Esmerelda on the other hand seemed happy, content to lie back on the buttery leather of the reclined driver’s seat and rest.
The sun literally set on our stakeout. Rays of red, orange, yellow and pink lit the whole building, bringing the golden arches to life. Perhaps it was not as bad as staking out a drug den in a ghetto, but still.
I’d been sitting in the darkness forever, we were out of doughnuts and my bottom ached.
‘How long do these things usually take?’ I asked, not for the first time.
‘Dude, like I said, I don’t know. She should’ve been home ages ago if she was at work, or come home if she was out. It’d be so much easier if we just needed to snoop around inside. Snooping’s easy. Waiting sucks.’

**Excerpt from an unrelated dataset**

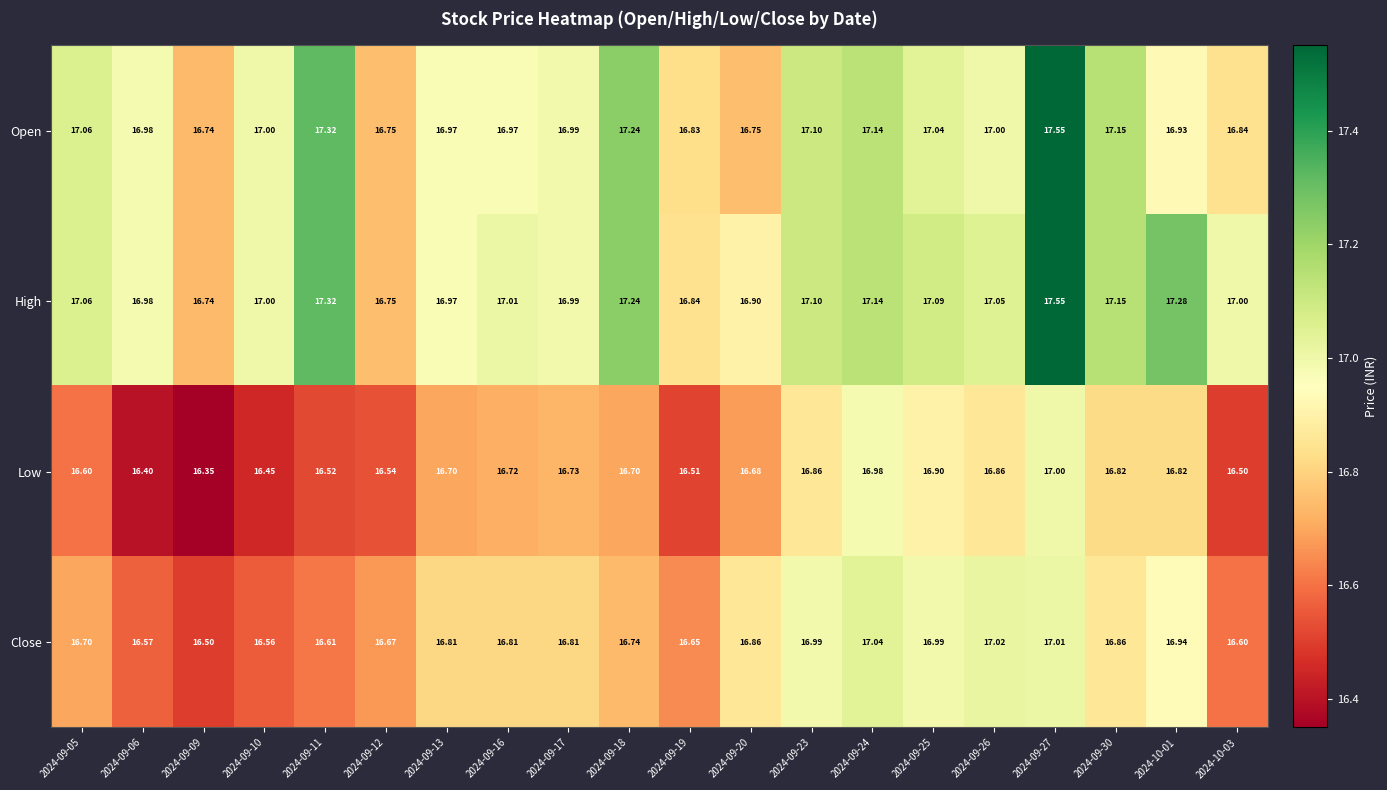

Which series has the largest total across all categories?

High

It is a universal certainty that Esmerelda continued to talk, but I had no idea what she said. My day had been filled with croissants, doughnuts and uncertainty. Plus, I was parked in front of a building that reminded me of a restaurant that produced Happy Meals, but did not itself produce Happy Meals, which made me both unreasonably hungry and resentful—hungful. I fell asleep, dreaming of cheeseburgers with extra pickles and perfectly cooked fries covered in a salt that was so highly addictive, it could have been a neurotoxin and I would probably still have craved it.

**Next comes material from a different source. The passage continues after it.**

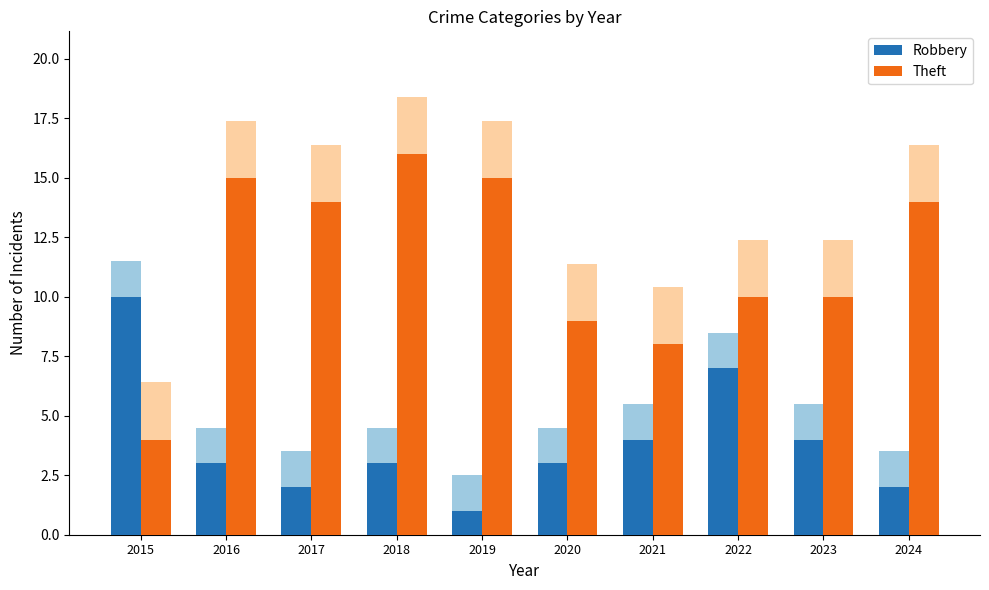

Reading left to right, list all the values displayed in this chart.

Robbery: 10	3	2	3	1	3	4	7	4	2
Theft: 4	15	14	16	15	9	8	10	10	14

The blinding rays of the rising sun woke me. Magnified by the reflective pale blues of the ocean, they were dazzling. I had slept in a car. This was a new social and personal low. At that stage, Jem Bailly could have been selling algorithms to manipulate the US and British elections to the Chinese and the Russians and I would not have stayed another minute sitting in that seat. I was done.
I was too afraid to look in the mirror. My hair and make-up required strenuous upkeep and were attended to almost daily by Franny. My thick mane must have been a poufy, lion-like terror, and my face was bare of any helpful products, save for the remnants of yesterday’s mascara.

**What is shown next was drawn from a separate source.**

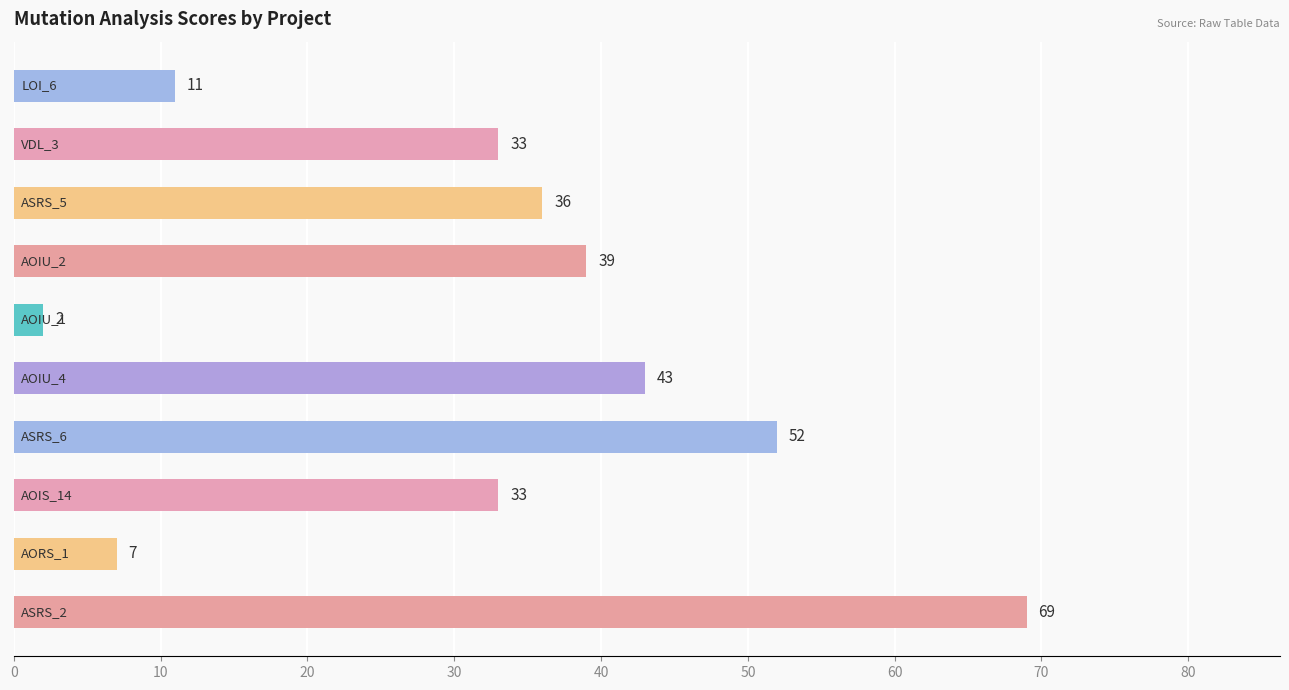

What is the difference between the second highest and minimum values?

50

I groped in my Dior tote for my sunglasses, wedged them onto my face and fell out the door. My dazed legs buckled underneath me, unaccustomed to sleeping rough, and I hit the pavement with a thud. Esmerelda stretched like a Bengal cat, ran a hand through her newly razored hair and looked photoshoot ready. Some days I really hated her.
‘I’m done,’ I said, crawling across the concrete path.
‘Thank fuck for that,’ she said. ‘I gotta get a coffee.’
It had finally happened. One of my bad habits—caffeine—had rubbed off on Esmerelda. I also felt somewhat relieved that she too was in such poor mental condition after a night in the car that she forgot not to swear. She looked incredible but she felt lousy, so there was some justice.
‘There’s a bakery ’round the corner,’ she said, offering me a hand.
‘Is it bad?’ I asked, touching my hair and face.
‘What? Nah, but like, you gotta get up. If you’re on the footpath at the beach at sunrise, you can get done for vagrancy. That’d be bad. I’m still technically on parole,’ she said, hefting me up off the kerb.
Esmerelda saving me from vagrancy. My Heiress life had taken a sharp left turn into hell. This was tempered by the smell of the bakery—fresh yeast, hot dough, sugar glaze and roasting Jamaican coffee—mixed in with the salty-crisp-and-clean of the ocean breeze.
We trudged down the footpath, took a single right turn and crossed the street to the appropriately named The Cranky Baker. I collapsed onto the least salt-rusted chair at the cleanest rickety wooden table in front of the shop and handed Esmerelda my entire handbag. I was not willing to wait for table service.